Wall Street analysts didn’t change their views on CSX (CSX) after its 3Q16 results. CSX’s consensus rating remains a “buy.” However, since its 1Q16 results, analysts with a “buy” rating have gone down from 16 to 14. 11 analysts suggest a “hold,” while the remaining three analysts recommend a “sell.”
Peer group recommendations
28.6% of analysts recommend Norfolk Southern (NSC) as a “buy.” The smallest US Class I railroad, Kansas City Southern (KSU), got a “buy” recommendation from 38.1% of analysts. BNSF Railway’s (BRK-B) prime competitor in the Western US, Union Pacific (UNP), has “buy” recommendations from 60.7% of Wall Street analysts. Major Canadian railroads such as Canadian National (CNI) and Canadian Pacific (CP) have 21.4% and 72.4% “buy” suggestions from analysts, respectively.
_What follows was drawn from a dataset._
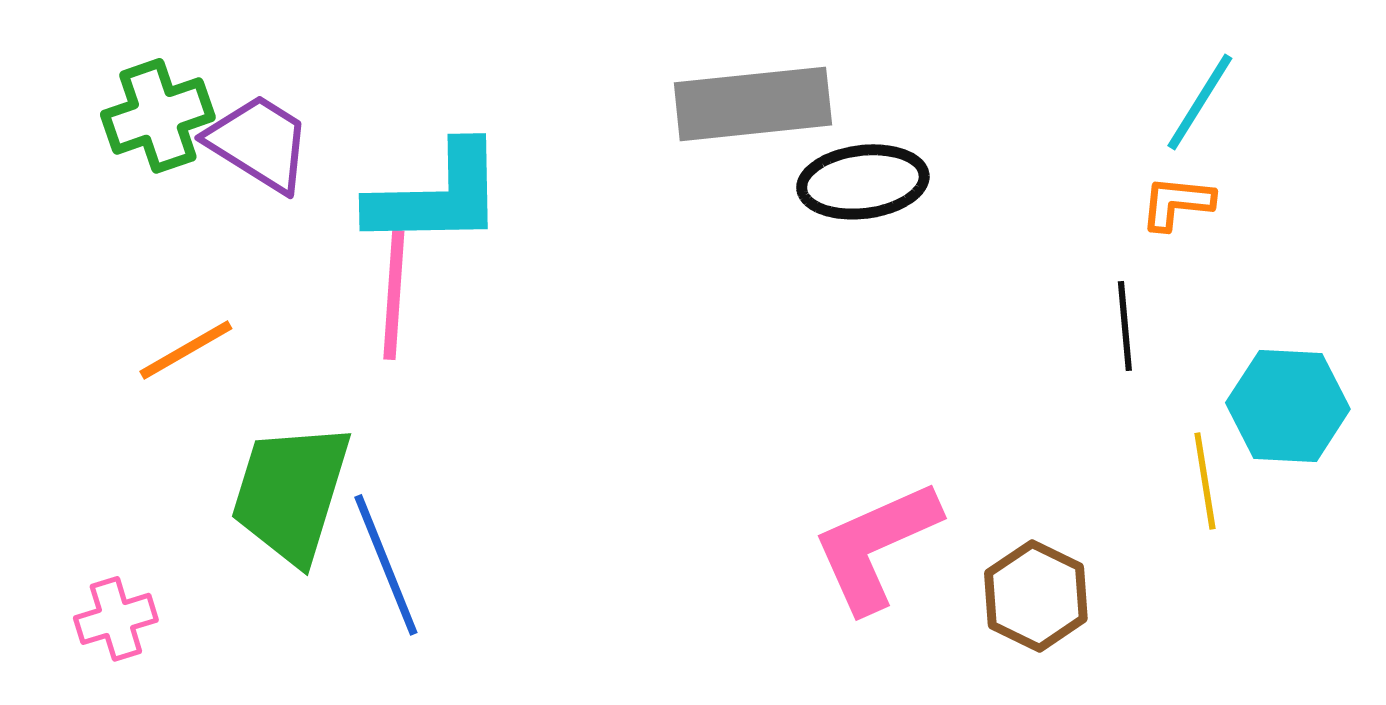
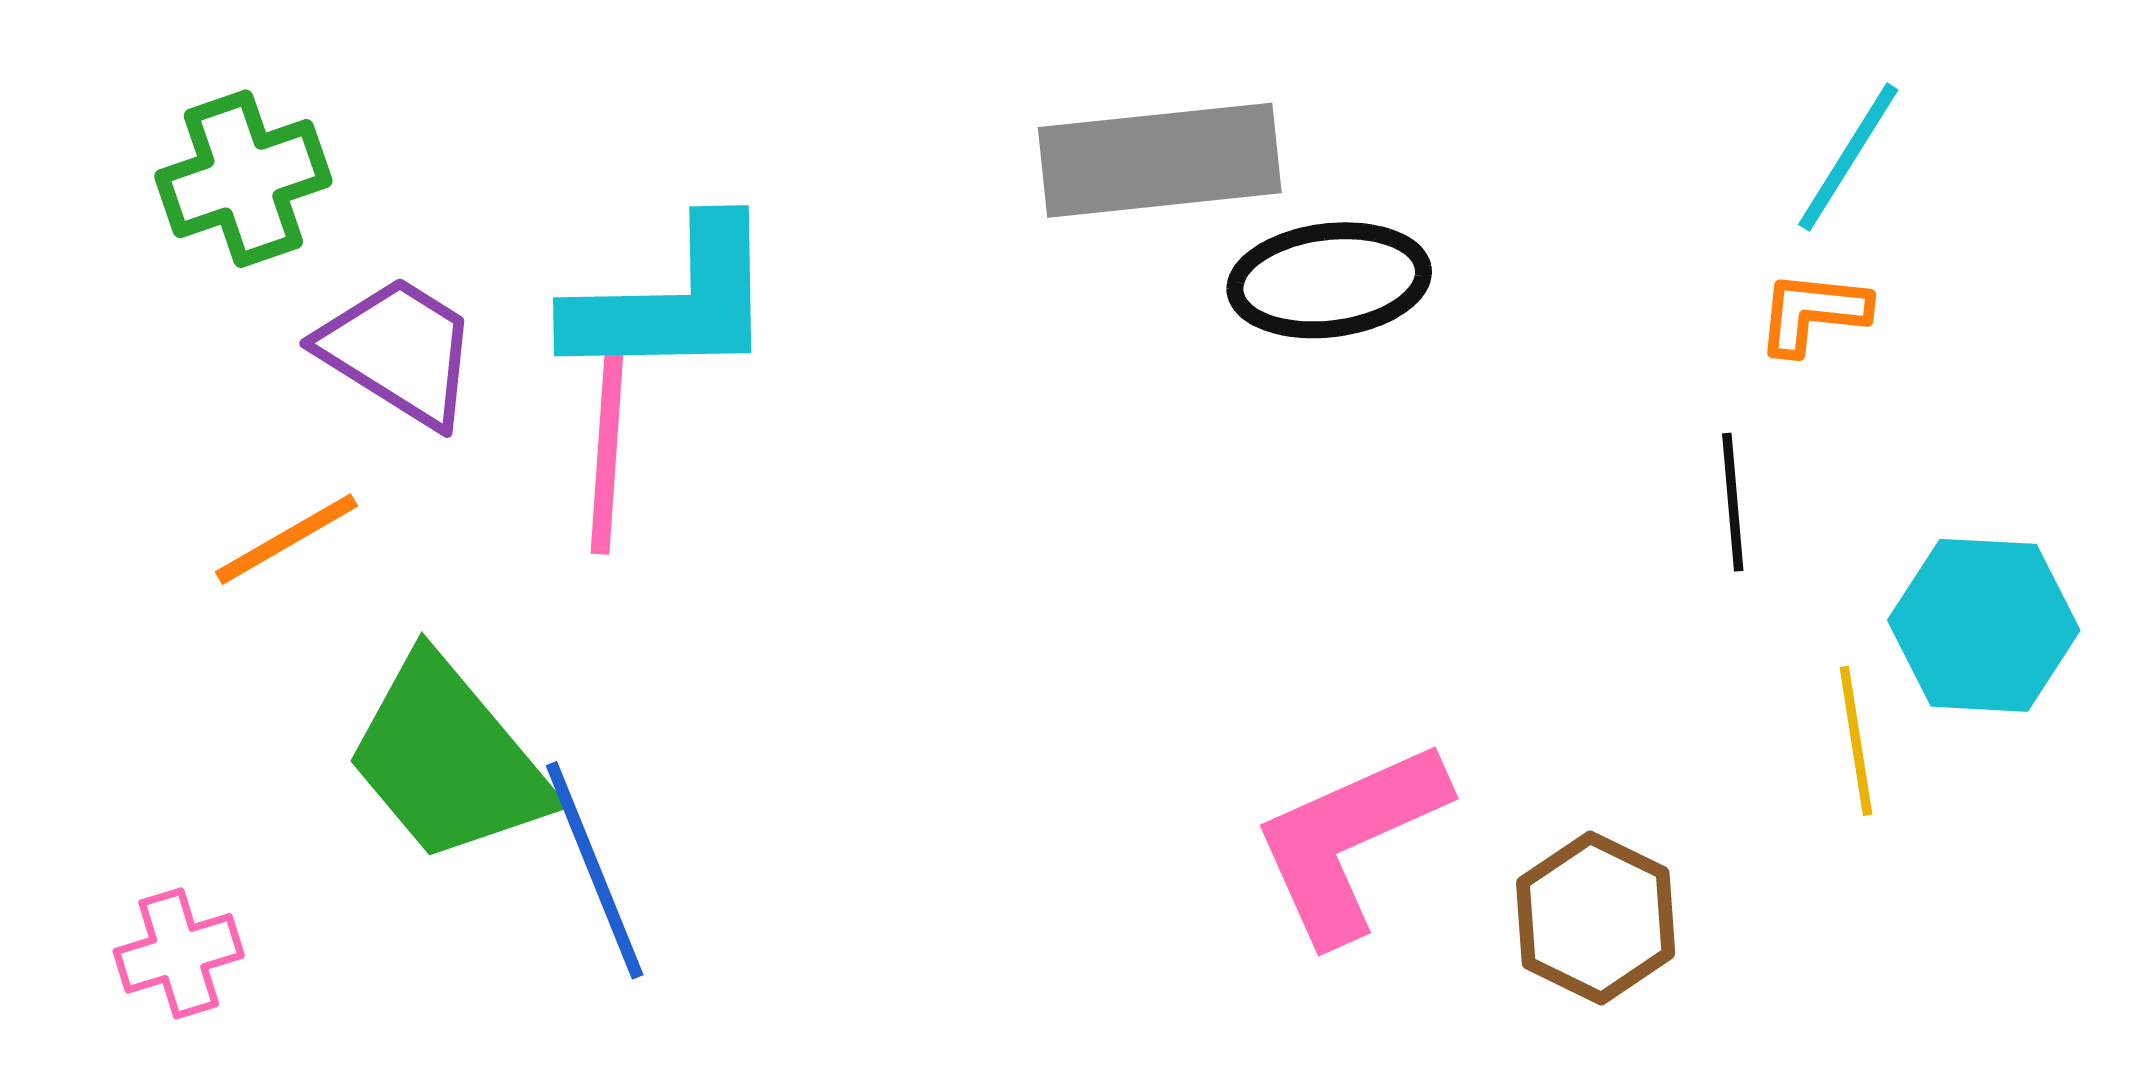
purple trapezoid: (259, 143) -> (399, 351), moved
green trapezoid: (291, 493) -> (448, 759), turned -57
All the US-born Class I railroads form 5.5% of the portfolio holdings of the First Trust Industrials/Producer Durables AlphaDEX Fund (FXR).
Why have analysts given CSX a “buy” rating?
CSX’s heavy investment in its intermodal business and network improvement will most likely show results in 1H17. Plus, the company’s operational improvement plans are on track. These will also have a favorable impact on the earnings in the quarters to come. A $2.0 billion share buyback program until April 2017 coupled with dividend improvements should give CSX’s earnings a push.
However, running longer trains will remain challenging for the company since metrics such as terminal dwell and freight cars online have not been favorable for CSX in 3Q16. In addition, the continued weakness in coal, intermodal, and chemicals will likely keep the pressure on CSX’s top line over the next few quarters.